→ **Given data**:
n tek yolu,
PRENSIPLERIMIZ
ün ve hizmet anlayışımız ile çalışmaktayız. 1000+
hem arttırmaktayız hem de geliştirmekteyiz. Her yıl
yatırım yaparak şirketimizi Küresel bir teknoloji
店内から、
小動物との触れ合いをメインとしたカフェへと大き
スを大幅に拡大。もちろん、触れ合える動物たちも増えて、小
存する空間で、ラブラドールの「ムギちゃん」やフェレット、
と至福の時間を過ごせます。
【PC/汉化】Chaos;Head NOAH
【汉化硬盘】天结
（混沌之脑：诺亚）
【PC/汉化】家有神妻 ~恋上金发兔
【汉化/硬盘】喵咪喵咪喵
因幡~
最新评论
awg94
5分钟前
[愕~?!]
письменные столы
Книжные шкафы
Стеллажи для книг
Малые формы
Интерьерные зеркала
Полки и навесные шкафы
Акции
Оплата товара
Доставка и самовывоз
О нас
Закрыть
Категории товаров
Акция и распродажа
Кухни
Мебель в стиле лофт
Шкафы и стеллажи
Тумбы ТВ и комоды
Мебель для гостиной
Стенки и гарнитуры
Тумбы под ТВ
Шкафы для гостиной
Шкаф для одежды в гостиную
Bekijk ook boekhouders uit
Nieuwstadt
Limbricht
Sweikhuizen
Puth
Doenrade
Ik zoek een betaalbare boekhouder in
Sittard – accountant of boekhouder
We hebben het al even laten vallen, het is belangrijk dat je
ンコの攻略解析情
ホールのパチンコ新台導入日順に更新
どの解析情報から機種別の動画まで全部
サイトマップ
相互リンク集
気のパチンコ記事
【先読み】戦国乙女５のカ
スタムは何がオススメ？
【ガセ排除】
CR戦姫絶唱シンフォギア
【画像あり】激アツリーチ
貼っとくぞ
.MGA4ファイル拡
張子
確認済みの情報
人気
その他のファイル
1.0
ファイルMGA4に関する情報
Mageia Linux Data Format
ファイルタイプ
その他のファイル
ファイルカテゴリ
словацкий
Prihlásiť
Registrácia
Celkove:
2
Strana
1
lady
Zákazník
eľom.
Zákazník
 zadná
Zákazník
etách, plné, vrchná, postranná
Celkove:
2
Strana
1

→ **Aim of the task**: Output every line of the records above as a single numbered list, leaving out any blank lines.

→ **Output of the task**:
1. n tek yolu,
2. PRENSIPLERIMIZ
3. ün ve hizmet anlayışımız ile çalışmaktayız. 1000+
4. hem arttırmaktayız hem de geliştirmekteyiz. Her yıl
5. yatırım yaparak şirketimizi Küresel bir teknoloji
6. 店内から、
7. 小動物との触れ合いをメインとしたカフェへと大き
8. スを大幅に拡大。もちろん、触れ合える動物たちも増えて、小
9. 存する空間で、ラブラドールの「ムギちゃん」やフェレット、
10. と至福の時間を過ごせます。
11. 【PC/汉化】Chaos;Head NOAH
12. 【汉化硬盘】天结
13. （混沌之脑：诺亚）
14. 【PC/汉化】家有神妻 ~恋上金发兔
15. 【汉化/硬盘】喵咪喵咪喵
16. 因幡~
17. 最新评论
18. awg94
19. 5分钟前
20. [愕~?!]
21. письменные столы
22. Книжные шкафы
23. Стеллажи для книг
24. Малые формы
25. Интерьерные зеркала
26. Полки и навесные шкафы
27. Акции
28. Оплата товара
29. Доставка и самовывоз
30. О нас
31. Закрыть
32. Категории товаров
33. Акция и распродажа
34. Кухни
35. Мебель в стиле лофт
36. Шкафы и стеллажи
37. Тумбы ТВ и комоды
38. Мебель для гостиной
39. Стенки и гарнитуры
40. Тумбы под ТВ
41. Шкафы для гостиной
42. Шкаф для одежды в гостиную
43. Bekijk ook boekhouders uit
44. Nieuwstadt
45. Limbricht
46. Sweikhuizen
47. Puth
48. Doenrade
49. Ik zoek een betaalbare boekhouder in
50. Sittard – accountant of boekhouder
51. We hebben het al even laten vallen, het is belangrijk dat je
52. ンコの攻略解析情
53. ホールのパチンコ新台導入日順に更新
54. どの解析情報から機種別の動画まで全部
55. サイトマップ
56. 相互リンク集
57. 気のパチンコ記事
58. 【先読み】戦国乙女５のカ
59. スタムは何がオススメ？
60. 【ガセ排除】
61. CR戦姫絶唱シンフォギア
62. 【画像あり】激アツリーチ
63. 貼っとくぞ
64. .MGA4ファイル拡
65. 張子
66. 確認済みの情報
67. 人気
68. その他のファイル
69. 1.0
70. ファイルMGA4に関する情報
71. Mageia Linux Data Format
72. ファイルタイプ
73. その他のファイル
74. ファイルカテゴリ
75. словацкий
76. Prihlásiť
77. Registrácia
78. Celkove:
79. 2
80. Strana
81. 1
82. lady
83. Zákazník
84. eľom.
85. Zákazník
86.  zadná
87. Zákazník
88. etách, plné, vrchná, postranná
89. Celkove:
90. 2
91. Strana
92. 1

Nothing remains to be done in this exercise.